Ignoring every picture, transcribe the data in full as it stands.
___ INPUT RECORDS
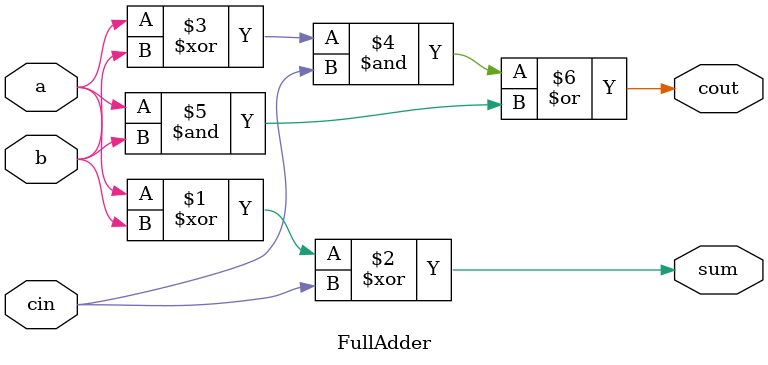
<source format=v>
module FullAdder(a,b,cin,sum,cout);
input a,b,cin;
output sum,cout;

assign sum = a ^ b ^ cin;
assign cout = ((a^b)&cin) | (a&b) ;

endmodule 
</source>
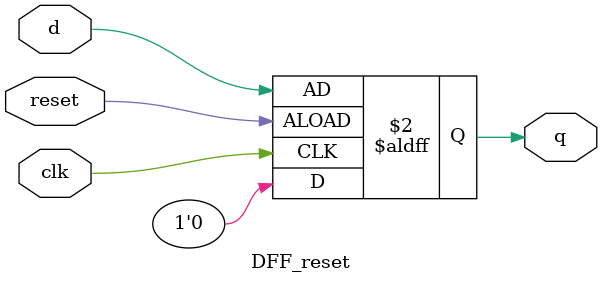
<source format=sv>
module DFF_reset(
    input  logic clk, reset,
    input  logic d,
    output logic q );
    
    always_ff @(posedge clk, negedge reset)
        if(reset) q <= 1'b0;
        else      q <= d;
endmodule
</source>
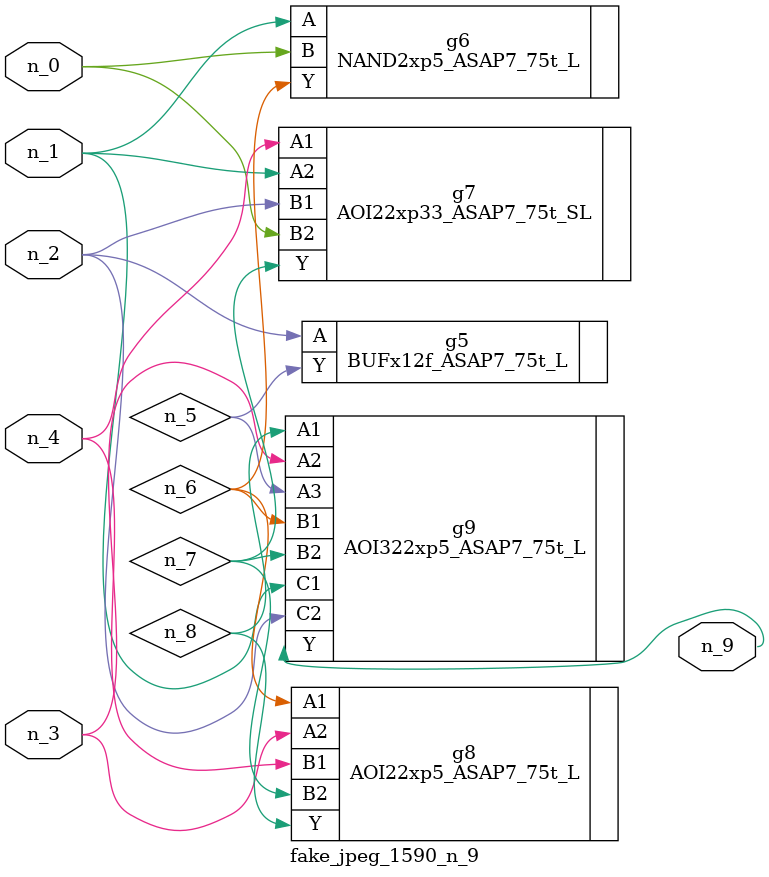
<source format=v>
module fake_jpeg_1590_n_9 (n_3, n_2, n_1, n_0, n_4, n_9);

input n_3;
input n_2;
input n_1;
input n_0;
input n_4;

output n_9;

wire n_8;
wire n_6;
wire n_5;
wire n_7;

BUFx12f_ASAP7_75t_L g5 ( 
.A(n_2),
.Y(n_5)
);

NAND2xp5_ASAP7_75t_L g6 ( 
.A(n_1),
.B(n_0),
.Y(n_6)
);

AOI22xp33_ASAP7_75t_SL g7 ( 
.A1(n_4),
.A2(n_1),
.B1(n_2),
.B2(n_0),
.Y(n_7)
);

AOI22xp5_ASAP7_75t_L g8 ( 
.A1(n_6),
.A2(n_3),
.B1(n_4),
.B2(n_7),
.Y(n_8)
);

AOI322xp5_ASAP7_75t_L g9 ( 
.A1(n_8),
.A2(n_3),
.A3(n_5),
.B1(n_6),
.B2(n_7),
.C1(n_1),
.C2(n_2),
.Y(n_9)
);


endmodule
</source>
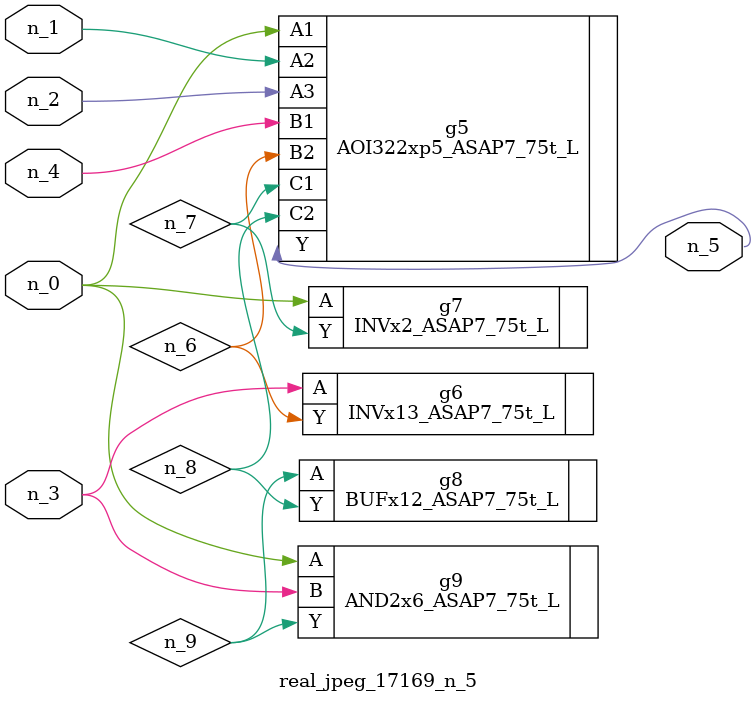
<source format=v>
module real_jpeg_17169_n_5 (n_4, n_0, n_1, n_2, n_3, n_5);

input n_4;
input n_0;
input n_1;
input n_2;
input n_3;

output n_5;

wire n_8;
wire n_6;
wire n_7;
wire n_9;

AOI322xp5_ASAP7_75t_L g5 ( 
.A1(n_0),
.A2(n_1),
.A3(n_2),
.B1(n_4),
.B2(n_6),
.C1(n_7),
.C2(n_8),
.Y(n_5)
);

INVx2_ASAP7_75t_L g7 ( 
.A(n_0),
.Y(n_7)
);

AND2x6_ASAP7_75t_L g9 ( 
.A(n_0),
.B(n_3),
.Y(n_9)
);

INVx13_ASAP7_75t_L g6 ( 
.A(n_3),
.Y(n_6)
);

BUFx12_ASAP7_75t_L g8 ( 
.A(n_9),
.Y(n_8)
);


endmodule
</source>
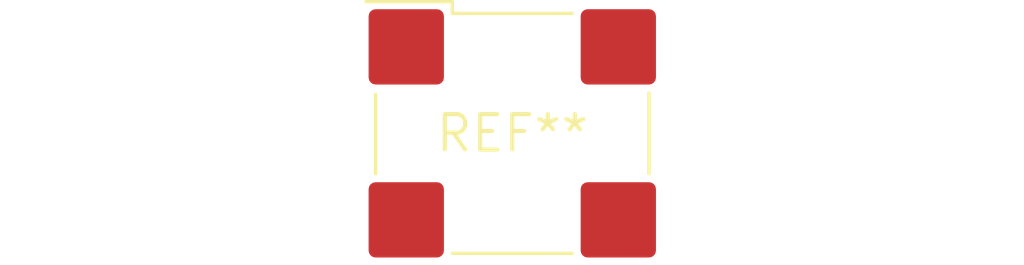
<source format=kicad_pcb>
(kicad_pcb (version 20240108) (generator pcbnew)

  (general
    (thickness 1.6)
  )

  (paper "A4")
  (layers
    (0 "F.Cu" signal)
    (31 "B.Cu" signal)
    (32 "B.Adhes" user "B.Adhesive")
    (33 "F.Adhes" user "F.Adhesive")
    (34 "B.Paste" user)
    (35 "F.Paste" user)
    (36 "B.SilkS" user "B.Silkscreen")
    (37 "F.SilkS" user "F.Silkscreen")
    (38 "B.Mask" user)
    (39 "F.Mask" user)
    (40 "Dwgs.User" user "User.Drawings")
    (41 "Cmts.User" user "User.Comments")
    (42 "Eco1.User" user "User.Eco1")
    (43 "Eco2.User" user "User.Eco2")
    (44 "Edge.Cuts" user)
    (45 "Margin" user)
    (46 "B.CrtYd" user "B.Courtyard")
    (47 "F.CrtYd" user "F.Courtyard")
    (48 "B.Fab" user)
    (49 "F.Fab" user)
    (50 "User.1" user)
    (51 "User.2" user)
    (52 "User.3" user)
    (53 "User.4" user)
    (54 "User.5" user)
    (55 "User.6" user)
    (56 "User.7" user)
    (57 "User.8" user)
    (58 "User.9" user)
  )

  (setup
    (pad_to_mask_clearance 0)
    (pcbplotparams
      (layerselection 0x00010fc_ffffffff)
      (plot_on_all_layers_selection 0x0000000_00000000)
      (disableapertmacros false)
      (usegerberextensions false)
      (usegerberattributes false)
      (usegerberadvancedattributes false)
      (creategerberjobfile false)
      (dashed_line_dash_ratio 12.000000)
      (dashed_line_gap_ratio 3.000000)
      (svgprecision 4)
      (plotframeref false)
      (viasonmask false)
      (mode 1)
      (useauxorigin false)
      (hpglpennumber 1)
      (hpglpenspeed 20)
      (hpglpendiameter 15.000000)
      (dxfpolygonmode false)
      (dxfimperialunits false)
      (dxfusepcbnewfont false)
      (psnegative false)
      (psa4output false)
      (plotreference false)
      (plotvalue false)
      (plotinvisibletext false)
      (sketchpadsonfab false)
      (subtractmaskfromsilk false)
      (outputformat 1)
      (mirror false)
      (drillshape 1)
      (scaleselection 1)
      (outputdirectory "")
    )
  )

  (net 0 "")

  (footprint "L_CommonModeChoke_Wuerth_WE-SL5" (layer "F.Cu") (at 0 0))

)

</source>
______
**SOLUTION TO THE PROBLEM**
<source format=v>
module FullAdder(a,b,cin,sum,cout);
input a,b,cin;
output sum,cout;

assign sum = a ^ b ^ cin;
assign cout = ((a^b)&cin) | (a&b) ;

endmodule 
</source>
<source format=sv>
module DFF_reset(
    input  logic clk, reset,
    input  logic d,
    output logic q );
    
    always_ff @(posedge clk, negedge reset)
        if(reset) q <= 1'b0;
        else      q <= d;
endmodule
</source>
<source format=v>
module fake_jpeg_1590_n_9 (n_3, n_2, n_1, n_0, n_4, n_9);

input n_3;
input n_2;
input n_1;
input n_0;
input n_4;

output n_9;

wire n_8;
wire n_6;
wire n_5;
wire n_7;

BUFx12f_ASAP7_75t_L g5 ( 
.A(n_2),
.Y(n_5)
);

NAND2xp5_ASAP7_75t_L g6 ( 
.A(n_1),
.B(n_0),
.Y(n_6)
);

AOI22xp33_ASAP7_75t_SL g7 ( 
.A1(n_4),
.A2(n_1),
.B1(n_2),
.B2(n_0),
.Y(n_7)
);

AOI22xp5_ASAP7_75t_L g8 ( 
.A1(n_6),
.A2(n_3),
.B1(n_4),
.B2(n_7),
.Y(n_8)
);

AOI322xp5_ASAP7_75t_L g9 ( 
.A1(n_8),
.A2(n_3),
.A3(n_5),
.B1(n_6),
.B2(n_7),
.C1(n_1),
.C2(n_2),
.Y(n_9)
);


endmodule
</source>
<source format=v>
module real_jpeg_17169_n_5 (n_4, n_0, n_1, n_2, n_3, n_5);

input n_4;
input n_0;
input n_1;
input n_2;
input n_3;

output n_5;

wire n_8;
wire n_6;
wire n_7;
wire n_9;

AOI322xp5_ASAP7_75t_L g5 ( 
.A1(n_0),
.A2(n_1),
.A3(n_2),
.B1(n_4),
.B2(n_6),
.C1(n_7),
.C2(n_8),
.Y(n_5)
);

INVx2_ASAP7_75t_L g7 ( 
.A(n_0),
.Y(n_7)
);

AND2x6_ASAP7_75t_L g9 ( 
.A(n_0),
.B(n_3),
.Y(n_9)
);

INVx13_ASAP7_75t_L g6 ( 
.A(n_3),
.Y(n_6)
);

BUFx12_ASAP7_75t_L g8 ( 
.A(n_9),
.Y(n_8)
);


endmodule
</source>
<source format=kicad_pcb>
(kicad_pcb (version 20240108) (generator pcbnew)

  (general
    (thickness 1.6)
  )

  (paper "A4")
  (layers
    (0 "F.Cu" signal)
    (31 "B.Cu" signal)
    (32 "B.Adhes" user "B.Adhesive")
    (33 "F.Adhes" user "F.Adhesive")
    (34 "B.Paste" user)
    (35 "F.Paste" user)
    (36 "B.SilkS" user "B.Silkscreen")
    (37 "F.SilkS" user "F.Silkscreen")
    (38 "B.Mask" user)
    (39 "F.Mask" user)
    (40 "Dwgs.User" user "User.Drawings")
    (41 "Cmts.User" user "User.Comments")
    (42 "Eco1.User" user "User.Eco1")
    (43 "Eco2.User" user "User.Eco2")
    (44 "Edge.Cuts" user)
    (45 "Margin" user)
    (46 "B.CrtYd" user "B.Courtyard")
    (47 "F.CrtYd" user "F.Courtyard")
    (48 "B.Fab" user)
    (49 "F.Fab" user)
    (50 "User.1" user)
    (51 "User.2" user)
    (52 "User.3" user)
    (53 "User.4" user)
    (54 "User.5" user)
    (55 "User.6" user)
    (56 "User.7" user)
    (57 "User.8" user)
    (58 "User.9" user)
  )

  (setup
    (pad_to_mask_clearance 0)
    (pcbplotparams
      (layerselection 0x00010fc_ffffffff)
      (plot_on_all_layers_selection 0x0000000_00000000)
      (disableapertmacros false)
      (usegerberextensions false)
      (usegerberattributes false)
      (usegerberadvancedattributes false)
      (creategerberjobfile false)
      (dashed_line_dash_ratio 12.000000)
      (dashed_line_gap_ratio 3.000000)
      (svgprecision 4)
      (plotframeref false)
      (viasonmask false)
      (mode 1)
      (useauxorigin false)
      (hpglpennumber 1)
      (hpglpenspeed 20)
      (hpglpendiameter 15.000000)
      (dxfpolygonmode false)
      (dxfimperialunits false)
      (dxfusepcbnewfont false)
      (psnegative false)
      (psa4output false)
      (plotreference false)
      (plotvalue false)
      (plotinvisibletext false)
      (sketchpadsonfab false)
      (subtractmaskfromsilk false)
      (outputformat 1)
      (mirror false)
      (drillshape 1)
      (scaleselection 1)
      (outputdirectory "")
    )
  )

  (net 0 "")

  (footprint "L_CommonModeChoke_Wuerth_WE-SL5" (layer "F.Cu") (at 0 0))

)

</source>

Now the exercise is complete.